Exercise instructions: Reproduce verbatim the lines of the data below, from the line containing "common name: Brown nonea" through the last line of the data, both ends included.

Saved data entries:
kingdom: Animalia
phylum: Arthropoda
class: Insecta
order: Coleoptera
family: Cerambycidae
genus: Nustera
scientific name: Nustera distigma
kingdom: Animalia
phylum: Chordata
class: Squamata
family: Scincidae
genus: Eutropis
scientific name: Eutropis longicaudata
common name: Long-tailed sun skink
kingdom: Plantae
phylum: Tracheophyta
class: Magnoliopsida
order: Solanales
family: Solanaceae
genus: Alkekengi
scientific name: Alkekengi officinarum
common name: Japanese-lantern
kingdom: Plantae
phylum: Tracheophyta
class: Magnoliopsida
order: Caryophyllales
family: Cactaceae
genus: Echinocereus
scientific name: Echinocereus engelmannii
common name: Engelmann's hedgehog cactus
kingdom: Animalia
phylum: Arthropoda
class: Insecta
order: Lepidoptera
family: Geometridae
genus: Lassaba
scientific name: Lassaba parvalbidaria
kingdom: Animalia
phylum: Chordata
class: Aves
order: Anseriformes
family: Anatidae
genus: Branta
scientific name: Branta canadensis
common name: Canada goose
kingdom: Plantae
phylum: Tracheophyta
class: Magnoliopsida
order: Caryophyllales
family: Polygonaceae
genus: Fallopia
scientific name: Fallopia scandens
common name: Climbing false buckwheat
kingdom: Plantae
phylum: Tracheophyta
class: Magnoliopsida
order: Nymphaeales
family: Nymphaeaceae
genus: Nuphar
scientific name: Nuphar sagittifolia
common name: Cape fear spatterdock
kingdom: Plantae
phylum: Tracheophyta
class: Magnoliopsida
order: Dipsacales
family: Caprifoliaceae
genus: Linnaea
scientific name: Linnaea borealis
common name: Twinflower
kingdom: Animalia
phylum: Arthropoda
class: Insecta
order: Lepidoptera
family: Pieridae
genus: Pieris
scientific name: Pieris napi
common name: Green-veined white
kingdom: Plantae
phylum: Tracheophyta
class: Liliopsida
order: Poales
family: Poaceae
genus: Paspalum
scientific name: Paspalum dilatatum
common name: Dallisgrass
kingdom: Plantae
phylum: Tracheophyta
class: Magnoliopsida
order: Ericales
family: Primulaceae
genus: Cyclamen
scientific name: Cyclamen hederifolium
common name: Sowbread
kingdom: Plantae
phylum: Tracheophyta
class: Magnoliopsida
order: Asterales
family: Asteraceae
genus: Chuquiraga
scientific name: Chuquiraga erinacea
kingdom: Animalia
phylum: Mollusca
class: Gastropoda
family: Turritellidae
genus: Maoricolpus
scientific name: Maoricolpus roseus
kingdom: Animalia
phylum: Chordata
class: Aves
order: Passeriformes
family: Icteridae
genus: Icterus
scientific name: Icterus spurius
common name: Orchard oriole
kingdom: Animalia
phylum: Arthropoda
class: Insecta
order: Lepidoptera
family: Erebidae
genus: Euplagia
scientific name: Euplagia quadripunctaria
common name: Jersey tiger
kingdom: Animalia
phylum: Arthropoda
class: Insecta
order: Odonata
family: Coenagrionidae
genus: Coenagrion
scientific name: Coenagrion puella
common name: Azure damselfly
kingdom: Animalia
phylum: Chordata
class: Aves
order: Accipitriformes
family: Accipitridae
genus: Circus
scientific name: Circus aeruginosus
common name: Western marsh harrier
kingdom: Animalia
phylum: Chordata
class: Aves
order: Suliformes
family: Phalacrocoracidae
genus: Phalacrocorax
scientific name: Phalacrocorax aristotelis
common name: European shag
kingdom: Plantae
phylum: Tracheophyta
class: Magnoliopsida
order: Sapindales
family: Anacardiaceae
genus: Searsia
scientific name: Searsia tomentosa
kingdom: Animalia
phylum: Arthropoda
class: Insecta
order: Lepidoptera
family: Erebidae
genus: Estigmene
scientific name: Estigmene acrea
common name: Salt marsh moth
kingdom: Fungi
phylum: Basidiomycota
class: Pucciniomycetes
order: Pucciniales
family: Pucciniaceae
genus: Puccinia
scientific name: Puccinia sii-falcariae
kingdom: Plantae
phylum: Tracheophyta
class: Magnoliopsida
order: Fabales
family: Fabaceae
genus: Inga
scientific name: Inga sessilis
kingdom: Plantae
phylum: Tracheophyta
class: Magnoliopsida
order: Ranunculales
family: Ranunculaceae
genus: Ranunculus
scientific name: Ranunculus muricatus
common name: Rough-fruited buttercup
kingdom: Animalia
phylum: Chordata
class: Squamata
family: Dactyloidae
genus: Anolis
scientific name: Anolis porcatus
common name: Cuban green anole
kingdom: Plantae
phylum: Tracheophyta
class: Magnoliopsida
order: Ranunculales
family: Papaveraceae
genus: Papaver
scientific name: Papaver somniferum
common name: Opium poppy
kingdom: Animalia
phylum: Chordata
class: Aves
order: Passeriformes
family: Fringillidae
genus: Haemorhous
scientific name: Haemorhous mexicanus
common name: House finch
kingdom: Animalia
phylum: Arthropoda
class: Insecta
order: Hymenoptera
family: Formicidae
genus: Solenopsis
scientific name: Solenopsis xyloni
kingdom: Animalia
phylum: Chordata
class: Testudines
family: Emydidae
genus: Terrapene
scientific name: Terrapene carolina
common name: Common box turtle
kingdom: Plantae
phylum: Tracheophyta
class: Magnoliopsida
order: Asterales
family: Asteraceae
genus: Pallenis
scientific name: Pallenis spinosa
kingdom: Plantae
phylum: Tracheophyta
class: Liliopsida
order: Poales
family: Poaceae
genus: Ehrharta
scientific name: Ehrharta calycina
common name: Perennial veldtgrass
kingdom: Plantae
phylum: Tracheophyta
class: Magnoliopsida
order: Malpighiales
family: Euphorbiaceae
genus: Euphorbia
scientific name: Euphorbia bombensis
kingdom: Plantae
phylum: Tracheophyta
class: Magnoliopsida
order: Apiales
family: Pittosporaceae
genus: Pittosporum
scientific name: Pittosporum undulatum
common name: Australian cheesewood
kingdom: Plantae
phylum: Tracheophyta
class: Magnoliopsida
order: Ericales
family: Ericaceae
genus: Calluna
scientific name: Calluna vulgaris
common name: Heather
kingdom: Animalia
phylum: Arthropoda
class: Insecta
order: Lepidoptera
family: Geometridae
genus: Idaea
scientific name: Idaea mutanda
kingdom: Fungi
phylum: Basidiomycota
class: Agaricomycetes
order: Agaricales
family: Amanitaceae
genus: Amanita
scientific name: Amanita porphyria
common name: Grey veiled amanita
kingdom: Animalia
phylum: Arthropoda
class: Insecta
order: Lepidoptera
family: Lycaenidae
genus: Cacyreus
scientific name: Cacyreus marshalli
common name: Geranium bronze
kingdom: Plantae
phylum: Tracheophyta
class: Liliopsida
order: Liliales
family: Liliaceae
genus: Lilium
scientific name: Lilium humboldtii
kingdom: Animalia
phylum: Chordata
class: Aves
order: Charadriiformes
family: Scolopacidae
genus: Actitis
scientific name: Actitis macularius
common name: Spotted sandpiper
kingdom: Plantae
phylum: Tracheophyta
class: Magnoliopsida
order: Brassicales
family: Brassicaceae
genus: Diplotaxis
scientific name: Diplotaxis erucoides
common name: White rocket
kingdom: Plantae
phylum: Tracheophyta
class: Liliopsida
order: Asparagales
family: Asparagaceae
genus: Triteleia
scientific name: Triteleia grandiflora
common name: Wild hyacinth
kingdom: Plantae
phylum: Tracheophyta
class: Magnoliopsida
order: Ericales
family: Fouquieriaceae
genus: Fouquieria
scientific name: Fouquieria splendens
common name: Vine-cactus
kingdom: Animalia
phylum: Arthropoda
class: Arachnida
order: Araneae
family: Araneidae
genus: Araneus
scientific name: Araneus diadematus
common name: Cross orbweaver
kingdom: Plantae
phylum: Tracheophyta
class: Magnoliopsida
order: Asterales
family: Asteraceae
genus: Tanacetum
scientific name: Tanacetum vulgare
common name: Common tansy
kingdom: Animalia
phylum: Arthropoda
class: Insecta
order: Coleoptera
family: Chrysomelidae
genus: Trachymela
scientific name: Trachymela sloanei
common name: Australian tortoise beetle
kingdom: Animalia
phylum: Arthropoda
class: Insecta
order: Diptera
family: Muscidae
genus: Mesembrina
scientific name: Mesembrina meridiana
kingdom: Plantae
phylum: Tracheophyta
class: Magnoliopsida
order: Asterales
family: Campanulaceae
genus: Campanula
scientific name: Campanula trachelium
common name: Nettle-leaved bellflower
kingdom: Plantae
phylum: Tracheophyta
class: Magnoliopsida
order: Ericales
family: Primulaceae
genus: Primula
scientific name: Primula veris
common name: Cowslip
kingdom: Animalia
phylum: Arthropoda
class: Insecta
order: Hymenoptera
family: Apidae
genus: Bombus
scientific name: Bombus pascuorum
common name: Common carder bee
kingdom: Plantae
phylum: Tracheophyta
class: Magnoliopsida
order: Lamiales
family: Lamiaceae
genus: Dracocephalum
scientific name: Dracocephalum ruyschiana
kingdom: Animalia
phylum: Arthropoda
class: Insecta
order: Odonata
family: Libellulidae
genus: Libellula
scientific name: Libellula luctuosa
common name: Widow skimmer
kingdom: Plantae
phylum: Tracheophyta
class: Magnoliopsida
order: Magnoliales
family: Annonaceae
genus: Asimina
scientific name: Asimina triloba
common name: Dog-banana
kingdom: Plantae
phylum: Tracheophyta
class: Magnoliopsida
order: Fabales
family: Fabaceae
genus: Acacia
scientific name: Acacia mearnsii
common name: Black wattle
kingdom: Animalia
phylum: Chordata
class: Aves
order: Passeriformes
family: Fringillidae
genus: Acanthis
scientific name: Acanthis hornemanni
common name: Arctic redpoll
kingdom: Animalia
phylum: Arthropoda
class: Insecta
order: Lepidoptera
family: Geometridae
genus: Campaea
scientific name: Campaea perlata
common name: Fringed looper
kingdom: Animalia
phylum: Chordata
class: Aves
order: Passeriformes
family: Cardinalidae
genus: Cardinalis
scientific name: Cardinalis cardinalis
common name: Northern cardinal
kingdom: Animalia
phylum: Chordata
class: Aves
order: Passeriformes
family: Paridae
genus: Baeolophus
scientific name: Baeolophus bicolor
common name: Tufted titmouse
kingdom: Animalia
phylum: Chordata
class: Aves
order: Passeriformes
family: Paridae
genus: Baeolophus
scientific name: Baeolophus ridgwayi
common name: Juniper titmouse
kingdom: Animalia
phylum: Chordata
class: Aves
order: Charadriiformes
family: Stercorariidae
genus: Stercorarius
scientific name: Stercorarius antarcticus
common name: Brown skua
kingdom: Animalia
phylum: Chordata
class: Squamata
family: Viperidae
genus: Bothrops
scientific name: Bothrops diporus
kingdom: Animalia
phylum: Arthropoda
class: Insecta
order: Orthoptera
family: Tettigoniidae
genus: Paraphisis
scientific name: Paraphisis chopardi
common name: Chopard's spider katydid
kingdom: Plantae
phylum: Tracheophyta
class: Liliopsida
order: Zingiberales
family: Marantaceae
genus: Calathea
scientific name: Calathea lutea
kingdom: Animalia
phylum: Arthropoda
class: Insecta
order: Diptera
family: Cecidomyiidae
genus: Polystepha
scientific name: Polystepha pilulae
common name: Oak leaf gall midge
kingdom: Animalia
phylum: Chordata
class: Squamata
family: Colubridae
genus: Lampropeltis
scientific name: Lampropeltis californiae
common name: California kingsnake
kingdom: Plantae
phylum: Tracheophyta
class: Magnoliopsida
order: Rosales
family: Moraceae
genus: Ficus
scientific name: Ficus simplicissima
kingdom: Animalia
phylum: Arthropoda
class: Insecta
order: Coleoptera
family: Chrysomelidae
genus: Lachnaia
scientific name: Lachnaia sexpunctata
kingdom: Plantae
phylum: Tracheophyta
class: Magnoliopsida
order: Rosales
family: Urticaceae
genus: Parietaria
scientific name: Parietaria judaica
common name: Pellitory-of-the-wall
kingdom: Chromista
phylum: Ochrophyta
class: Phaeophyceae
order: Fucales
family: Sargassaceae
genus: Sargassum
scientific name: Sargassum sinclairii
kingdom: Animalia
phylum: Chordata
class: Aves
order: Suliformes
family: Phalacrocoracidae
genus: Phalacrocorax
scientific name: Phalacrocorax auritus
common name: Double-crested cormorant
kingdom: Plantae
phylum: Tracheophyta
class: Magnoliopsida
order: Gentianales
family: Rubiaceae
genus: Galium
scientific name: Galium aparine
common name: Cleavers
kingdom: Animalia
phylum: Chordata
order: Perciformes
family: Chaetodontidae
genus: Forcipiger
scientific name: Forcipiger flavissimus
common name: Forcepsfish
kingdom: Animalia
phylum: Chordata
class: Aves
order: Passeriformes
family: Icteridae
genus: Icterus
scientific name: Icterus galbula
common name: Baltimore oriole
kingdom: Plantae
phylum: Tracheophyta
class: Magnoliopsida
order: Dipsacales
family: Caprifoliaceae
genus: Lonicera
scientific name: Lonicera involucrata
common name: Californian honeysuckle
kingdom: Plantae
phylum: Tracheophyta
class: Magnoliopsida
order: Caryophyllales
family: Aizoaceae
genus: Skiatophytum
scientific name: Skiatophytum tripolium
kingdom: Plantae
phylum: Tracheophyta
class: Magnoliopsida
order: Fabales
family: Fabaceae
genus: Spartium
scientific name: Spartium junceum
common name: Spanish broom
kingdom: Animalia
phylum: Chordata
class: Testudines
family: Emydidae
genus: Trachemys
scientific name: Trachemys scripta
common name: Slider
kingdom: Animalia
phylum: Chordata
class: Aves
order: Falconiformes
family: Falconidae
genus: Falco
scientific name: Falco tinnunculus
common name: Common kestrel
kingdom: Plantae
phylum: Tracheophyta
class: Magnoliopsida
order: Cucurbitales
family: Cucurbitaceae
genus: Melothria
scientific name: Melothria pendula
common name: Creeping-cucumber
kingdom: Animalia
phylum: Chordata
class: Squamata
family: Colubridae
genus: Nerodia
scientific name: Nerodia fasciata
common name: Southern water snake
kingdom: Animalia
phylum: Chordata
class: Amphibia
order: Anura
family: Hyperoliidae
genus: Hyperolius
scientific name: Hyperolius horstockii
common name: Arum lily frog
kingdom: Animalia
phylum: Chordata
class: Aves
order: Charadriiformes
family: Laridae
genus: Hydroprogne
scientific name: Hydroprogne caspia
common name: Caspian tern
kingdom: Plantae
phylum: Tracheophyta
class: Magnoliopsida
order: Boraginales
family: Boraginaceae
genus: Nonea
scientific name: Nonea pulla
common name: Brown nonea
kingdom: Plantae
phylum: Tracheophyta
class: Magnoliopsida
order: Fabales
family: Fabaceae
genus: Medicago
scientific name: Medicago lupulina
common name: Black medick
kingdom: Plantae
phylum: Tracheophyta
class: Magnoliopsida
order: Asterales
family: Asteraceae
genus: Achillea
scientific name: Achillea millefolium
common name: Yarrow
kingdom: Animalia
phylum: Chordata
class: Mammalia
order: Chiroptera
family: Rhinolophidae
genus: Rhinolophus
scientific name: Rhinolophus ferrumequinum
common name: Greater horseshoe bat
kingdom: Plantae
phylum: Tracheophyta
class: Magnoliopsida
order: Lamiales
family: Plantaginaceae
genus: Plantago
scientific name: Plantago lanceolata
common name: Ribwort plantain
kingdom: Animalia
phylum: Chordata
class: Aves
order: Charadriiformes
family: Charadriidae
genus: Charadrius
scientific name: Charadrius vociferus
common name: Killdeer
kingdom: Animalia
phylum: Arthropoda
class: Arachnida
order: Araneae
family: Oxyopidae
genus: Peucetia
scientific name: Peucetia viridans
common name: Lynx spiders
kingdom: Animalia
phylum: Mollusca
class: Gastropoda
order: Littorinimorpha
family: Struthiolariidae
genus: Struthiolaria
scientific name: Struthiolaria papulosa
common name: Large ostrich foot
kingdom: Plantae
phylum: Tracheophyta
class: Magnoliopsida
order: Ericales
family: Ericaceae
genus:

Finished answer:
common name: Brown nonea
kingdom: Plantae
phylum: Tracheophyta
class: Magnoliopsida
order: Fabales
family: Fabaceae
genus: Medicago
scientific name: Medicago lupulina
common name: Black medick
kingdom: Plantae
phylum: Tracheophyta
class: Magnoliopsida
order: Asterales
family: Asteraceae
genus: Achillea
scientific name: Achillea millefolium
common name: Yarrow
kingdom: Animalia
phylum: Chordata
class: Mammalia
order: Chiroptera
family: Rhinolophidae
genus: Rhinolophus
scientific name: Rhinolophus ferrumequinum
common name: Greater horseshoe bat
kingdom: Plantae
phylum: Tracheophyta
class: Magnoliopsida
order: Lamiales
family: Plantaginaceae
genus: Plantago
scientific name: Plantago lanceolata
common name: Ribwort plantain
kingdom: Animalia
phylum: Chordata
class: Aves
order: Charadriiformes
family: Charadriidae
genus: Charadrius
scientific name: Charadrius vociferus
common name: Killdeer
kingdom: Animalia
phylum: Arthropoda
class: Arachnida
order: Araneae
family: Oxyopidae
genus: Peucetia
scientific name: Peucetia viridans
common name: Lynx spiders
kingdom: Animalia
phylum: Mollusca
class: Gastropoda
order: Littorinimorpha
family: Struthiolariidae
genus: Struthiolaria
scientific name: Struthiolaria papulosa
common name: Large ostrich foot
kingdom: Plantae
phylum: Tracheophyta
class: Magnoliopsida
order: Ericales
family: Ericaceae
genus:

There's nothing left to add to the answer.